O mundo ocidental acelerou muito nos últimos 30 anos, o que prejudica a saúde mental e a física. Deixe para amanhã o que não precisa fazer hoje. Mas, faça isso sem culpa!
• por Flavio Ferrari
Moro em São Paulo, capital. Outro dia, cruzei com um vizinho que saia agitado do elevador, carregando um par de pacotes. Baiano de origem, ele mora em São Paulo há três anos.
Cumprimentei-o e perguntei, quase afirmando, se ele estava atrasado para algum compromisso.
Para minha surpresa, ele interrompeu sua trajetória apressada e me respondeu: “Sabe que não?”
Ficamos ali, conversando por alguns minutos, sobre a vida acelerada, e de como ele havia se dado conta de que, em São Paulo, seu ritmo era outro.
A pressa, nem sempre era justificada, era um estado de espírito.
Mas isso não é uma questão regional. Uma matéria publicada pela revista Exame, em setembro de 2023, fez referência a uma pesquisa realizada pela startup Guia da Alma, segundo a qual mais de 60% dos brasileiros sentem alto nível de ansiedade.

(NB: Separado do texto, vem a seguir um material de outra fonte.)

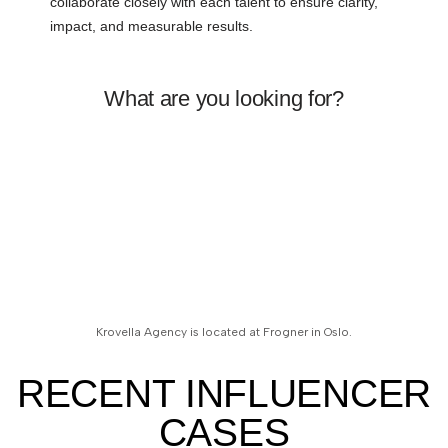
collaborate closely with each talent to ensure clarity,
impact, and measurable results.
What are you looking for?
Krovella Agency is located at Frogner in Oslo.
RECENT INFLUENCER
CASES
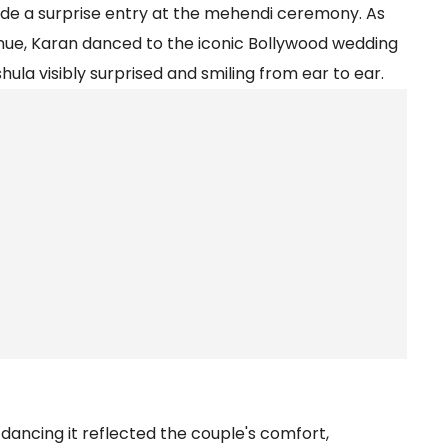
 a surprise entry at the mehendi ceremony. As
nue, Karan danced to the iconic Bollywood wedding
la visibly surprised and smiling from ear to ear.
dancing it reflected the couple's comfort,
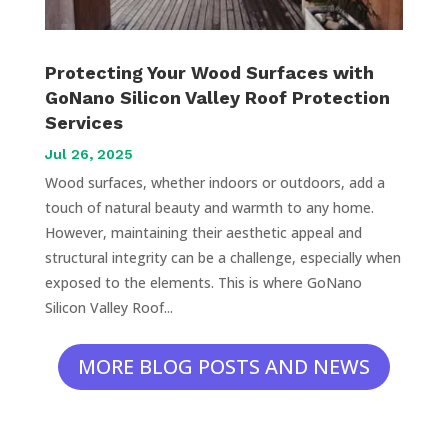
Protecting Your Wood Surfaces with
GoNano Silicon Valley Roof Protection
Services
Jul 26, 2025
Wood surfaces, whether indoors or outdoors, add a
touch of natural beauty and warmth to any home.
However, maintaining their aesthetic appeal and
structural integrity can be a challenge, especially when
exposed to the elements. This is where GoNano
Silicon Valley Roof...
MORE BLOG POSTS AND NEWS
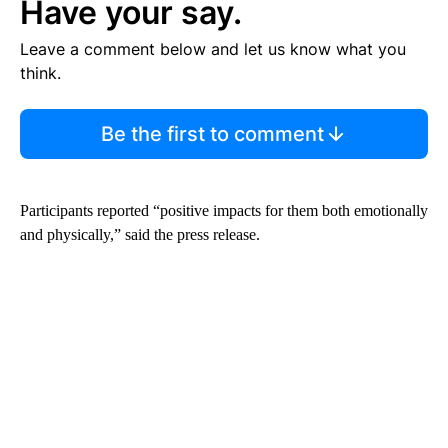
Have your say.
Leave a comment below and let us know what you
think.
Be the first to comment
Participants reported “positive impacts for them both emotionally
and physically,” said the press release.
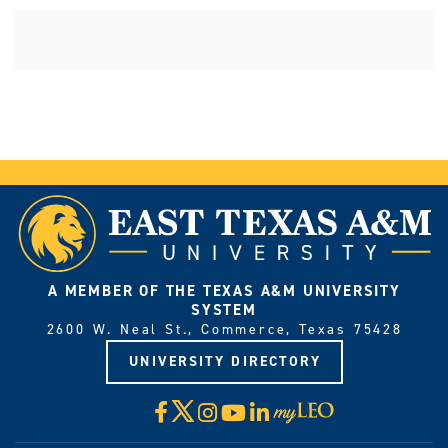
A MEMBER OF THE TEXAS A&M UNIVERSITY
SYSTEM
2600 W. Neal St., Commerce, Texas 75428
UNIVERSITY DIRECTORY
X
Facebook
Instagram
YouTube
LinkedIn
Visit
myLeo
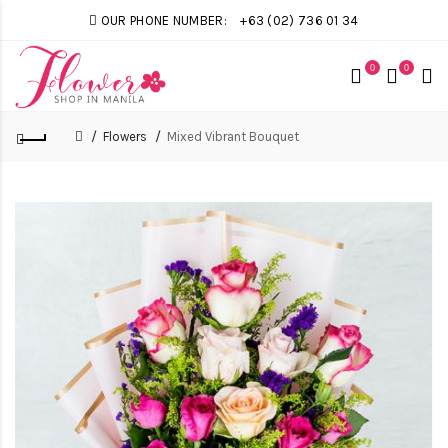
OUR PHONE NUMBER:
+63 (02) 736 01 34
0
0
Flowers
Mixed Vibrant Bouquet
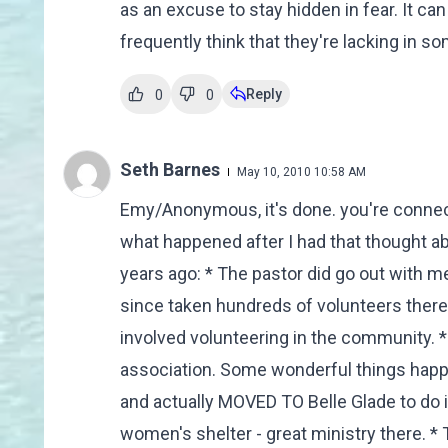
as an excuse to stay hidden in fear. It ca
frequently think that they're lacking in s
Reply
0
0
Seth Barnes
May 10, 2010 10:58 AM
Emy/Anonymous, it's done. you're connect
what happened after I had that thought ab
years ago: * The pastor did go out with me
since taken hundreds of volunteers ther
involved volunteering in the community. * 
association. Some wonderful things happe
and actually MOVED TO Belle Glade to do 
women's shelter - great ministry there. * 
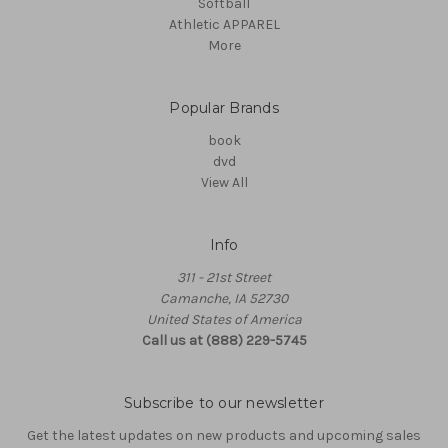
Softball
Athletic APPAREL
More
Popular Brands
book
dvd
View All
Info
311 - 21st Street
Camanche, IA 52730
United States of America
Call us at (888) 229-5745
Subscribe to our newsletter
Get the latest updates on new products and upcoming sales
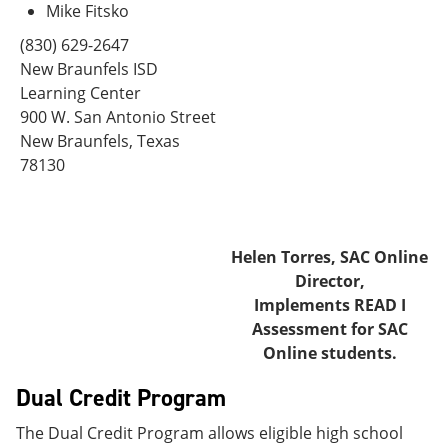
Mike Fitsko
(830) 629-2647
New Braunfels ISD
Learning Center
900 W. San Antonio Street
New Braunfels, Texas
78130
Helen Torres, SAC Online
Director,
Implements READ I
Assessment for SAC
Online students.
Dual Credit Program
The Dual Credit Program allows eligible high school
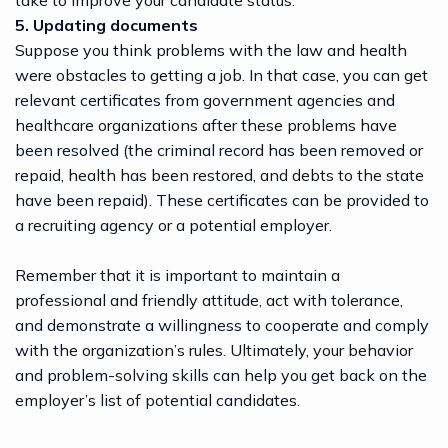
take to improve your candidate status.
5. Updating documents
Suppose you think problems with the law and health
were obstacles to getting a job. In that case, you can get
relevant certificates from government agencies and
healthcare organizations after these problems have
been resolved (the criminal record has been removed or
repaid, health has been restored, and debts to the state
have been repaid). These certificates can be provided to
a
recruiting agency
or a potential employer.
Remember that it is important to maintain a
professional and friendly attitude, act with tolerance,
and demonstrate a willingness to cooperate and comply
with the organization’s rules. Ultimately, your behavior
and problem-solving skills can help you get back on the
employer’s list of potential candidates.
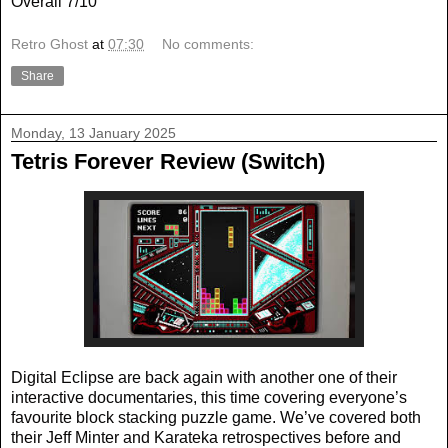
Overall 7/10
Retro Ghost
at
07:30
No comments:
Share
Monday, 13 January 2025
Tetris Forever Review (Switch)
Digital Eclipse are back again with another one of their
interactive documentaries, this time covering everyone’s
favourite block stacking puzzle game. We’ve covered both
their Jeff Minter and Karateka retrospectives before and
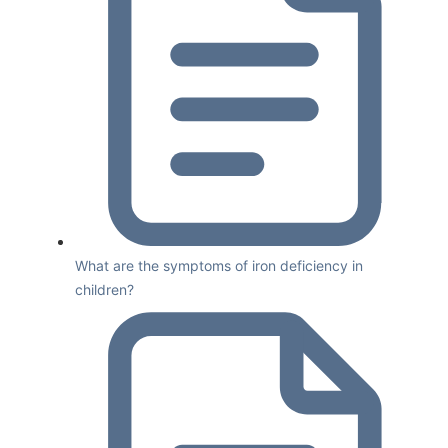
What are the symptoms of iron deficiency in
children?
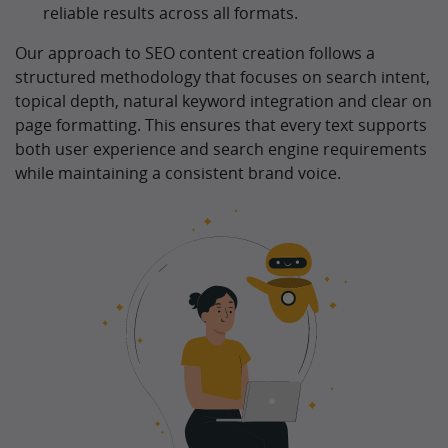
reliable results across all formats.
Our approach to SEO content creation follows a
structured methodology that focuses on search intent,
topical depth, natural keyword integration and clear on
page formatting. This ensures that every text supports
both user experience and search engine requirements
while maintaining a consistent brand voice.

Psicólogos, psiquiatras e a indústria farmacêutica não podem reclamar da demanda por seus serviços e produtos. Claro que não nos faltam razões para nos sentirmos ansiosos e corrermos para resolver todas as questões urgentes da vida. Mas, há uma razão maior para nos
preocuparmos com isso: a saúde.
Essa ansiedade patológica faz mal para a saúde
mental e física, o que não vai nos ajudar a resolver nossos problemas. Ao contrário, irá nos trazer mais alguns. Meu amigo baiano percebeu sua aceleração pelo
contraste com sua terra natal.
O mundo ocidental acelerou muito nos últimos 30
anos e nós, como sapos na água quente, não nos demos conta disso. É uma distorção do pensamento utilitarista. Tudo o que fazemos precisa ter um sentido prático. Até nossas férias foram contaminadas por esse pensa- mento. Temos que aproveitá-las para fazer cursos, visitar museus, conhecer novas culturas, ou nos obrigamos à estressante atividade de se divertir e aproveitar ao máximo, criando roteiros mirabolantes.
O sentido da vida passou a ser o de ocupar o nosso tempo com coisas úteis. Um pensamento taoísta é o de que não vale a pena nadar contra a corrente, e como esse utilitarismo distorcido, do espírito de nosso tempo, já nos contaminou, prefiro aproveitá-lo para posicionar minha sugestão.
Desacelere. Não há nada mais útil para se fazer no momento do que desacelerar. Mas você só irá ter certeza disso praticando. Deixe para amanhã o que não precisa fazer hoje. Mas, faça isso sem culpa, afinal é um exercício útil e o mundo não vai acabar por isso.
Contemple o nascer ou o pôr do sol, as flores, os pássaros, os pets ou qualquer outra coisa que lhe agrade. Só para lembrar, contemplar é observar sem nenhum objetivo específico.
Tive a oportunidade de viajar muito, e quando puxo pela memória, um dos momentos mais agradáveis foi passar um final de tarde em um café em Veneza, observando pessoas e pombos. Era a “tarde livre” de um congresso e optei por viver Veneza, em vez de correr para visitar o máximo de pontos turísticos da cidade, o que me fez muito bem na ocasião. E, quase 20 anos depois, lembro-me mais vividamente disso do que centenas de outras aventuras turísticas.
O que realmente precisamos na vida é um lugar para dormir, algo para comer, pessoas para querer e saúde para aproveitar. O resto pode esperar um pouco.
Flavio Ferrari é fundador da SocialData e professor da ESPM.